## REQUIREMENT 1
Quote the blog entry from "It's not like" through "Box #2. TONS.".
## REQUIREMENT 2
Answer these questions using the blog entry:
(a) Which collection does the writer call the highest priority?
(b) What item does the writer plan to buy from Gin?
(c) Between what hours did the writer end up sleeping instead of the intended hour-long nap?
## REQUIREMENT 3
Summarize the blog entry in two sentences.

## GIVEN TEXT
• • • • •

It's not like I have to stop altogether or even anything close to that, just slow down and be more selective. I have that one item I posted about that I will pursue obsessively. I will continue to work on my Umbreon collection (which is highest priority) and Eevee and Mew plush collections. If a Larvitar plush pops up that I don't have, I'll get that, too (the chances of that are slim anyway), and I will buy the surfing Pikachu keychain from Gin when I can, but other than that... It's time to cut down to what I can afford and what I really love, instead of just packratting items for the sake of packratting them. This has gone on too long, and I need to resist temptation for once instead of just obsessively buying things and worrying about paying for them later.

* Have tons of packaging to do once I receive Box #2. TONS.

* Sleep schedule is still crazy. I was up until 4-5 AM last night, had to get up at 8 AM, and when I got home after Chemistry I watched Law & Order for a while and then took a nap. Ostensibly for an hour, but, of course, I somehow ended up sleeping from 4 PM until 11 PM instead. Again, the problem is self-control. It feels like I have none of it anymore.

• • • • •

## DATA EXCERPTS
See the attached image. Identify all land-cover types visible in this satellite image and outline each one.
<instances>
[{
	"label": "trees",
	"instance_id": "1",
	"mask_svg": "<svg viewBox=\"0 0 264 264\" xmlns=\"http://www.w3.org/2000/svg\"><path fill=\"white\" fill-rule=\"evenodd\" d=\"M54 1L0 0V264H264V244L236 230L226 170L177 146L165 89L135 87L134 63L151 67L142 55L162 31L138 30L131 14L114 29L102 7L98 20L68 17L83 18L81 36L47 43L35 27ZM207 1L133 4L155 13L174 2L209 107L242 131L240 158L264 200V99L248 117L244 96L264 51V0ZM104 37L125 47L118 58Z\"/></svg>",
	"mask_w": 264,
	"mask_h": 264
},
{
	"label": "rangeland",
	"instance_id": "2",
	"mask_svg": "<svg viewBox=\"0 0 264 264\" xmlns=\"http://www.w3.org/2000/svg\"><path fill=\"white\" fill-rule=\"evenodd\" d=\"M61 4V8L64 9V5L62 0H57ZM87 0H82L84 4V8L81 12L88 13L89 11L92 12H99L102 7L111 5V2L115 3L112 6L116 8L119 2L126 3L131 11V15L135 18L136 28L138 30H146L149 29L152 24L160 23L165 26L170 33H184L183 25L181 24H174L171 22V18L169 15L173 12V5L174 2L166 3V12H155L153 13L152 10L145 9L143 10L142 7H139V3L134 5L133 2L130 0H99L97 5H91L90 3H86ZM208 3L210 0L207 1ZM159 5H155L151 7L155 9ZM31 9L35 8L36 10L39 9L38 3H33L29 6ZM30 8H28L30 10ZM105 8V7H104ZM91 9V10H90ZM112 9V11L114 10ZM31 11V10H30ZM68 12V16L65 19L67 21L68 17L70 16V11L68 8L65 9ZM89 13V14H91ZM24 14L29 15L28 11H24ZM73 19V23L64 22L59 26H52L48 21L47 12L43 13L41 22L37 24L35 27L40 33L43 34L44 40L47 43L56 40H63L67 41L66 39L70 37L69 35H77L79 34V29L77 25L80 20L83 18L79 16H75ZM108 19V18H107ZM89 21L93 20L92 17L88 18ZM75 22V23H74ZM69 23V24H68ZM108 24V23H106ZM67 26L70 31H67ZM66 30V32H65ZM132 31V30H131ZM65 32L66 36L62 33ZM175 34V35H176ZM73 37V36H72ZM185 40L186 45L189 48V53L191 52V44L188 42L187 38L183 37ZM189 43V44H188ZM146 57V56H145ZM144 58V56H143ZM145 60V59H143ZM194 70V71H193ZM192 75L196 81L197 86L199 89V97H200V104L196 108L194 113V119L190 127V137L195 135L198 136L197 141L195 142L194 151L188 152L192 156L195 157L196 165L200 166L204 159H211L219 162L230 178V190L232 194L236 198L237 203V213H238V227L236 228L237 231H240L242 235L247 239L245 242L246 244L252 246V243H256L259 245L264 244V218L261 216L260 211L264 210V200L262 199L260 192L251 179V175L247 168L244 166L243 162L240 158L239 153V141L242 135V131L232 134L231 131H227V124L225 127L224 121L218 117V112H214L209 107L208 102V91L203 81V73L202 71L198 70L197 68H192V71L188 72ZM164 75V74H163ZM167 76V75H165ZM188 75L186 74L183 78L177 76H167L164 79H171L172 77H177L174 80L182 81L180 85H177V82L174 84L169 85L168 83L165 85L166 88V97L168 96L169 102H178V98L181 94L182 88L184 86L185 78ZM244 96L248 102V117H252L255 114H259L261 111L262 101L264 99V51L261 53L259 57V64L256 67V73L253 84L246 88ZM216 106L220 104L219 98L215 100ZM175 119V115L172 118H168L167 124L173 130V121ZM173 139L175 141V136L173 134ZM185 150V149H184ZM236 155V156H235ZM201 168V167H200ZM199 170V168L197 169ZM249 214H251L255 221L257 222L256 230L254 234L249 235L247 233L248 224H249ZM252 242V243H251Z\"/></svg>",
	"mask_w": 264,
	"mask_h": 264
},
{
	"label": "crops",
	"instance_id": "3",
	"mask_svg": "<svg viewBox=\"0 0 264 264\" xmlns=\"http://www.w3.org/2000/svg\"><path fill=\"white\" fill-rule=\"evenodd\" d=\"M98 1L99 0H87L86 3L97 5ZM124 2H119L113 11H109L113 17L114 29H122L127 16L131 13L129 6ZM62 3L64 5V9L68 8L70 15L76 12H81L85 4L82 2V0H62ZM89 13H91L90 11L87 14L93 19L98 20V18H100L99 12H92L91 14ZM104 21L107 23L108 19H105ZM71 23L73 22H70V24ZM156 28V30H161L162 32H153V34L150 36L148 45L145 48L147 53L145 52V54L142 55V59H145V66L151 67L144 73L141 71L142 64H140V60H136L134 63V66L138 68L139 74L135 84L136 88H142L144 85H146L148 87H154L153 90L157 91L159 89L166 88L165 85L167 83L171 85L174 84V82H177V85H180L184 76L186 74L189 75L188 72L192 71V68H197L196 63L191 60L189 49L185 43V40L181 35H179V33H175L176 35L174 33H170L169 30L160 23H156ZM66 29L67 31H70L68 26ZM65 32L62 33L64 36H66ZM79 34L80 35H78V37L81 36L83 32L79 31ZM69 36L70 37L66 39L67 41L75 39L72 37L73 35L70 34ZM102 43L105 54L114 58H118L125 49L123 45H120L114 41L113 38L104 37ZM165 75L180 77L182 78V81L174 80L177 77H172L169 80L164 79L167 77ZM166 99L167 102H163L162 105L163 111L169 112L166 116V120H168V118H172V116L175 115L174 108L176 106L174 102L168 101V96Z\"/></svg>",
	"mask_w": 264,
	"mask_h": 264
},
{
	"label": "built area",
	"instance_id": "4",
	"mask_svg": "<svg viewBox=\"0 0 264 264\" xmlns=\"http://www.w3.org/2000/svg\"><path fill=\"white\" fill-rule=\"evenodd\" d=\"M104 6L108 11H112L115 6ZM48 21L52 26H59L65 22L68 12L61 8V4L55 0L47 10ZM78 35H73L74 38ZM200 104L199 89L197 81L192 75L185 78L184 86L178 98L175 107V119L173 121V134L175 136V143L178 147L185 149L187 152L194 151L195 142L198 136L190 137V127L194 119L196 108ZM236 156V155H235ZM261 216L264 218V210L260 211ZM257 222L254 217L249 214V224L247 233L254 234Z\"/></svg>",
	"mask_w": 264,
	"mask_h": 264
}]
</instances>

• • • • •

## WRITTEN REPLY 1
It's not like I have to stop altogether or even anything close to that, just slow down and be more selective. I have that one item I posted about that I will pursue obsessively. I will continue to work on my Umbreon collection (which is highest priority) and Eevee and Mew plush collections. If a Larvitar plush pops up that I don't have, I'll get that, too (the chances of that are slim anyway), and I will buy the surfing Pikachu keychain from Gin when I can, but other than that... It's time to cut down to what I can afford and what I really love, instead of just packratting items for the sake of packratting them. This has gone on too long, and I need to resist temptation for once instead of just obsessively buying things and worrying about paying for them later.

* Have tons of packaging to do once I receive Box #2. TONS.

## WRITTEN REPLY 2
(a) The Umbreon collection
(b) The surfing Pikachu keychain
(c) From 4 PM until 11 PM

## WRITTEN REPLY 3
The writer plans to slow down and buy more selectively, keeping to the Umbreon, Eevee and Mew plush collections and a few specific items instead of packratting things and worrying about paying later. The writer also has a lot of packaging to do and a still-chaotic sleep schedule, and sees the common problem as a lack of self-control.